= Work to be completed =
Reproduce every one of the entries below word for word, keeping each line unchanged.

Extracted records
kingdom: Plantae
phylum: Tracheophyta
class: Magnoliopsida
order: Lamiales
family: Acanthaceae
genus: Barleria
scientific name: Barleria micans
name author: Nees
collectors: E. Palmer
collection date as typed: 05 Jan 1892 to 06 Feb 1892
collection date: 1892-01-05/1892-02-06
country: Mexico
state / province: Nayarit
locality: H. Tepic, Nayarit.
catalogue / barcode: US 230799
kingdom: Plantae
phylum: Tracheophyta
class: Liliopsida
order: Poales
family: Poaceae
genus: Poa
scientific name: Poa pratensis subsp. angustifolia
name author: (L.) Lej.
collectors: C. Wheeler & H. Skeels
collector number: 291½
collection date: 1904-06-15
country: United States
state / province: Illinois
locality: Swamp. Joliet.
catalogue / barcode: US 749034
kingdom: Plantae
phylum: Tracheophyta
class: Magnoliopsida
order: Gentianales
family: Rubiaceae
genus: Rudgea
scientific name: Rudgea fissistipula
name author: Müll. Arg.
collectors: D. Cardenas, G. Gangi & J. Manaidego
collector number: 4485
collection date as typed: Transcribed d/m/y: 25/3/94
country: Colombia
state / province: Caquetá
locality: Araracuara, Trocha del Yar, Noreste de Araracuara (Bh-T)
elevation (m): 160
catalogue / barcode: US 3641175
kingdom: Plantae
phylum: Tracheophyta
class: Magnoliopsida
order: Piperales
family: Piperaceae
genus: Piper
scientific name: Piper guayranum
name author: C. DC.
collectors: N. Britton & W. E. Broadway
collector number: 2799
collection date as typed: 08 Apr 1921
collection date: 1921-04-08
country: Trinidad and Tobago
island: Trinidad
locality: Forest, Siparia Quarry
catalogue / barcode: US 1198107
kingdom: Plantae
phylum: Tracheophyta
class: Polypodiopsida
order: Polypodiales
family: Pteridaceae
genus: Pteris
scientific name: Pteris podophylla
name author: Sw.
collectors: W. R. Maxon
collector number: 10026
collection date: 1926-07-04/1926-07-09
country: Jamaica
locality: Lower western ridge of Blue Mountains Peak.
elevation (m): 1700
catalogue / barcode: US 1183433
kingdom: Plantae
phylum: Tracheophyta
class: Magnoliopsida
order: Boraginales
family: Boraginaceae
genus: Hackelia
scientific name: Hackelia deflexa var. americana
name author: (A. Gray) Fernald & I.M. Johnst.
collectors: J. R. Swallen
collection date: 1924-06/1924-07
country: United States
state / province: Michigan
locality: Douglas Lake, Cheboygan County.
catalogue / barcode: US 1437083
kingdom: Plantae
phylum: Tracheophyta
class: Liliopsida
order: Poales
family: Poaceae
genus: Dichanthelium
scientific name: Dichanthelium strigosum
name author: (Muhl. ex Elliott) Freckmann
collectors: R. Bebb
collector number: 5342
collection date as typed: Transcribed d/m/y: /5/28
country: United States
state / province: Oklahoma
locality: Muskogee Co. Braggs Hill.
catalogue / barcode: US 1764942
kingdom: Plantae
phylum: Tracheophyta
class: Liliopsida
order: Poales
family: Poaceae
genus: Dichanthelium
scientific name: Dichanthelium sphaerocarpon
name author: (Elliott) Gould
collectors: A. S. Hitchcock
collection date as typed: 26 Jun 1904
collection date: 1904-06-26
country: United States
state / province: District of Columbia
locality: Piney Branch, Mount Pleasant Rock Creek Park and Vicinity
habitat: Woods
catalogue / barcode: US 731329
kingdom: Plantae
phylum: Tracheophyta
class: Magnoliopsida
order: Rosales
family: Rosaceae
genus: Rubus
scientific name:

= Exercise response =
kingdom: Plantae
phylum: Tracheophyta
class: Magnoliopsida
order: Lamiales
family: Acanthaceae
genus: Barleria
scientific name: Barleria micans
name author: Nees
collectors: E. Palmer
collection date as typed: 05 Jan 1892 to 06 Feb 1892
collection date: 1892-01-05/1892-02-06
country: Mexico
state / province: Nayarit
locality: H. Tepic, Nayarit.
catalogue / barcode: US 230799
kingdom: Plantae
phylum: Tracheophyta
class: Liliopsida
order: Poales
family: Poaceae
genus: Poa
scientific name: Poa pratensis subsp. angustifolia
name author: (L.) Lej.
collectors: C. Wheeler & H. Skeels
collector number: 291½
collection date: 1904-06-15
country: United States
state / province: Illinois
locality: Swamp. Joliet.
catalogue / barcode: US 749034
kingdom: Plantae
phylum: Tracheophyta
class: Magnoliopsida
order: Gentianales
family: Rubiaceae
genus: Rudgea
scientific name: Rudgea fissistipula
name author: Müll. Arg.
collectors: D. Cardenas, G. Gangi & J. Manaidego
collector number: 4485
collection date as typed: Transcribed d/m/y: 25/3/94
country: Colombia
state / province: Caquetá
locality: Araracuara, Trocha del Yar, Noreste de Araracuara (Bh-T)
elevation (m): 160
catalogue / barcode: US 3641175
kingdom: Plantae
phylum: Tracheophyta
class: Magnoliopsida
order: Piperales
family: Piperaceae
genus: Piper
scientific name: Piper guayranum
name author: C. DC.
collectors: N. Britton & W. E. Broadway
collector number: 2799
collection date as typed: 08 Apr 1921
collection date: 1921-04-08
country: Trinidad and Tobago
island: Trinidad
locality: Forest, Siparia Quarry
catalogue / barcode: US 1198107
kingdom: Plantae
phylum: Tracheophyta
class: Polypodiopsida
order: Polypodiales
family: Pteridaceae
genus: Pteris
scientific name: Pteris podophylla
name author: Sw.
collectors: W. R. Maxon
collector number: 10026
collection date: 1926-07-04/1926-07-09
country: Jamaica
locality: Lower western ridge of Blue Mountains Peak.
elevation (m): 1700
catalogue / barcode: US 1183433
kingdom: Plantae
phylum: Tracheophyta
class: Magnoliopsida
order: Boraginales
family: Boraginaceae
genus: Hackelia
scientific name: Hackelia deflexa var. americana
name author: (A. Gray) Fernald & I.M. Johnst.
collectors: J. R. Swallen
collection date: 1924-06/1924-07
country: United States
state / province: Michigan
locality: Douglas Lake, Cheboygan County.
catalogue / barcode: US 1437083
kingdom: Plantae
phylum: Tracheophyta
class: Liliopsida
order: Poales
family: Poaceae
genus: Dichanthelium
scientific name: Dichanthelium strigosum
name author: (Muhl. ex Elliott) Freckmann
collectors: R. Bebb
collector number: 5342
collection date as typed: Transcribed d/m/y: /5/28
country: United States
state / province: Oklahoma
locality: Muskogee Co. Braggs Hill.
catalogue / barcode: US 1764942
kingdom: Plantae
phylum: Tracheophyta
class: Liliopsida
order: Poales
family: Poaceae
genus: Dichanthelium
scientific name: Dichanthelium sphaerocarpon
name author: (Elliott) Gould
collectors: A. S. Hitchcock
collection date as typed: 26 Jun 1904
collection date: 1904-06-26
country: United States
state / province: District of Columbia
locality: Piney Branch, Mount Pleasant Rock Creek Park and Vicinity
habitat: Woods
catalogue / barcode: US 731329
kingdom: Plantae
phylum: Tracheophyta
class: Magnoliopsida
order: Rosales
family: Rosaceae
genus: Rubus
scientific name:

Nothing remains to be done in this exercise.